Gaming’s Double Standard Censorship

A short overview of the issue of violence and nudity in games, and the sad state of current censorship policies.

Saints Row 2 is a game that doesn’t just hide in audacity; it’s constructed a nuclear fallout shelter out of the thing. Even by standards of sandbox crime games (I.E. Grand Theft Auto) the game is pretty solidly ridiculous in the sheer number of things you can do. Which is why it seems so bizarre and twisted that the same game that lets you hijack cars (illegal), buy, sell, and partake in explicitly-named drugs (illegal for the pot, anyway), commit insurance fraud (illegal), murder hundreds of people with little consequence in a truly astounding number of creative ways (illegal), bomb buildings (illegal), spray sewage and worse over the city (hilarious), and dozens of other activities will go to great lengths to prevent you from seeing a nude human body (not illegal, particularly since there are no minors in the game).

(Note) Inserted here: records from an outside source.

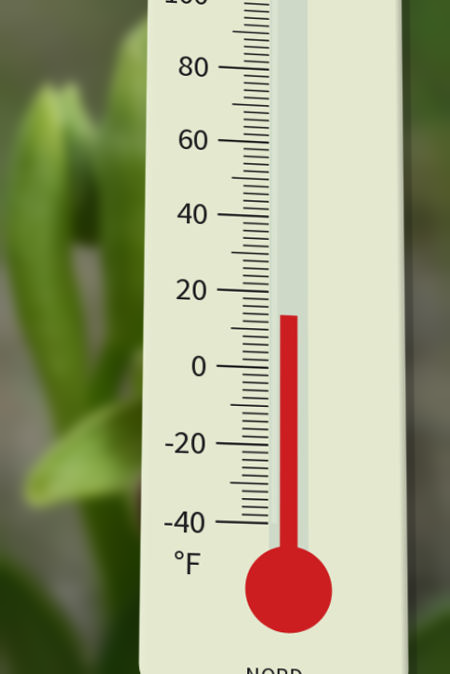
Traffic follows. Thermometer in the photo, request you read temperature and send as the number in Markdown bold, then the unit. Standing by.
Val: **14** °F
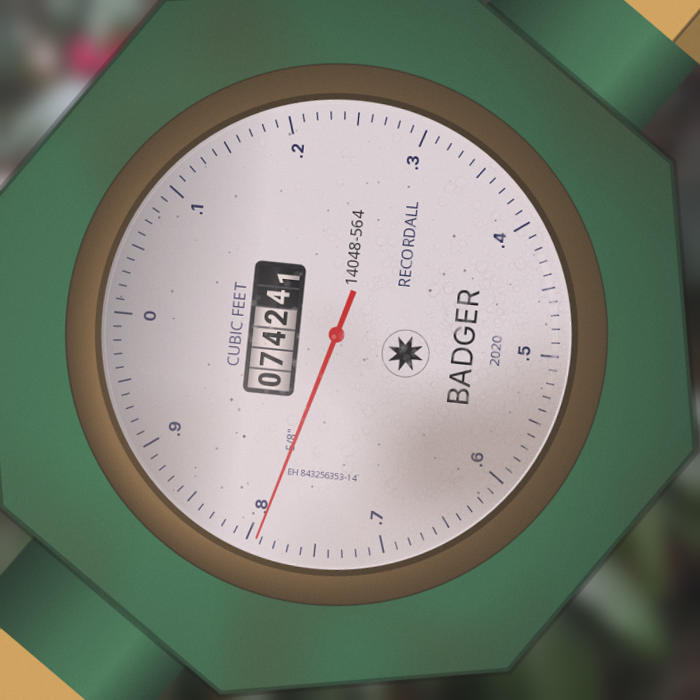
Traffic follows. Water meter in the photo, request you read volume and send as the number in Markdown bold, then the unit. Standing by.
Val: **74240.79** ft³
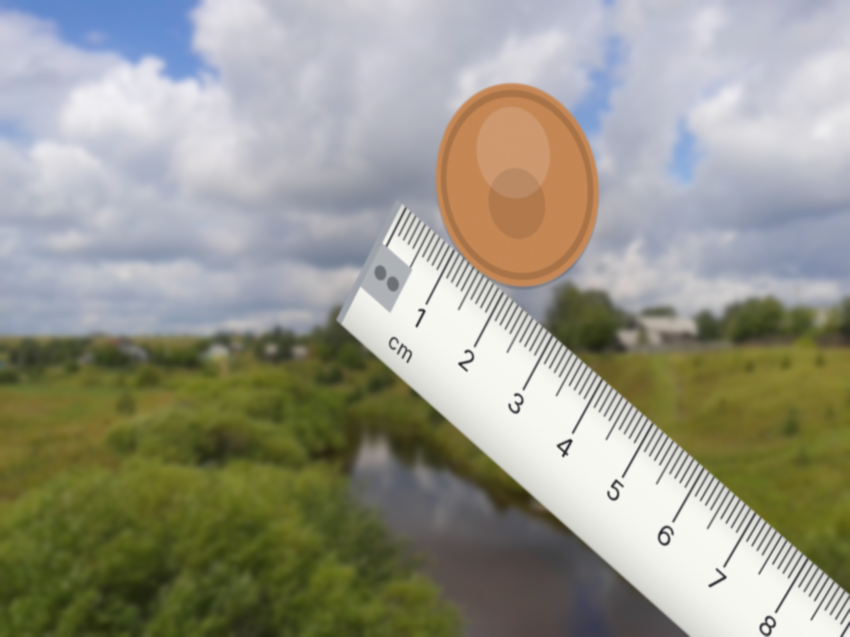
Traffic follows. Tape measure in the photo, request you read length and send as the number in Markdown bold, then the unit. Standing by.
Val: **2.8** cm
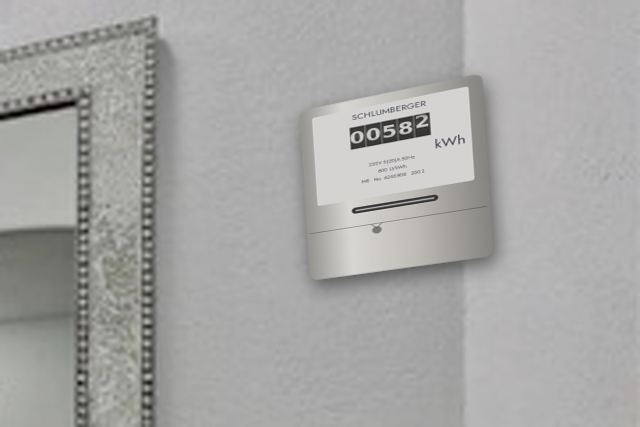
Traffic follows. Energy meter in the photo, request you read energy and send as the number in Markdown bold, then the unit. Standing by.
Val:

This is an issue that many have brought up before, but it bears more mentioning because something is seriously wrong here. It’s not the first game to censor its own nudity while making violence and illicit activities so explicit, and one would be hard-pressed to defend Saints Row 2 as a “mature” game (in content, not rating) considering how absolutely over-the-top it is, it’s a very visible indicator of this sort of double standard. It gets particularly bizarre in that it even – probably unintentionally – supports the argument that, as R.E.M. put it, “a nipple is a nipple,” since both the male and female characters in the game seem to sport the exact same texture. It literally is the same nipple, with the only difference being the shape of the body around it. 

The body is subjected to this double standard in terms of censorship; where the most aggressive, direct, and in-your-face violence up to and including scenes of torture are left uncensored, while you’d think a female areola was the eye of a basilisk for all the censorship. (And, amusingly enough, my word processor doesn’t recognize “areola” as a word. Fitting.) It feels trite and campy to say this, but let’s face it; games do glorify violence a lot of the time. It’s the prime selling point for most action games, particularly with the recent trend towards hyper realism in shooters. Most of the top-selling major games that have come out in the last five years that aren’t sports games have been rated the local equivalent of 17+. It’s not hard to see where the concerns for video games causing real-world violence comes from, baseless though they may be. So why the double standard?